> _Your objective_: Nothing but the lines from the one with "voltage | 500 VAC |" through the final line of the entries below should be written out, each exactly as given.

#####

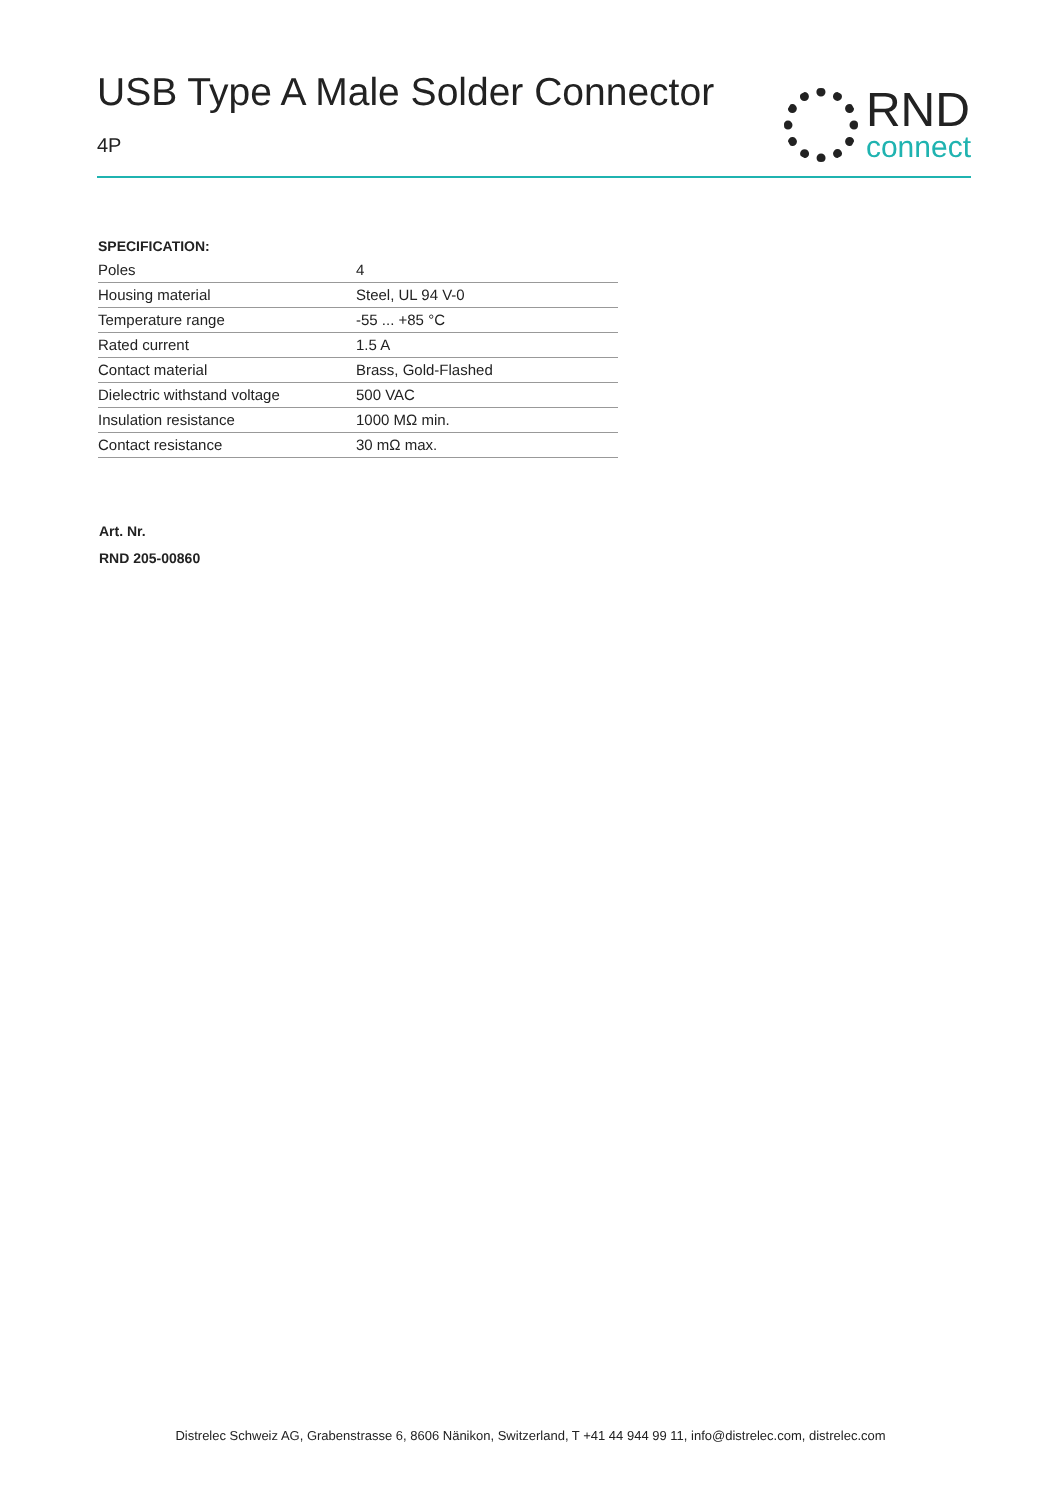USB Type A Male Solder Connector
4P
RND
connect
SPECIFICATION:
| Poles | 4 |
| Housing material | Steel, UL 94 V-0 |
| Temperature range | -55 ... +85 °C |
| Rated current | 1.5 A |
| Contact material | Brass, Gold-Flashed |
| Dielectric withstand voltage | 500 VAC |
| Insulation resistance | 1000 MΩ min. |
| Contact resistance | 30 mΩ max. |
Art. Nr.
RND 205-00860
Distrelec Schweiz AG, Grabenstrasse 6, 8606 Nänikon, Switzerland, T +41 44 944 99 11, info@distrelec.com, distrelec.com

#####

> _Exercise response_:
| Dielectric withstand voltage | 500 VAC |
| Insulation resistance | 1000 MΩ min. |
| Contact resistance | 30 mΩ max. |
Art. Nr.
RND 205-00860
Distrelec Schweiz AG, Grabenstrasse 6, 8606 Nänikon, Switzerland, T +41 44 944 99 11, info@distrelec.com, distrelec.com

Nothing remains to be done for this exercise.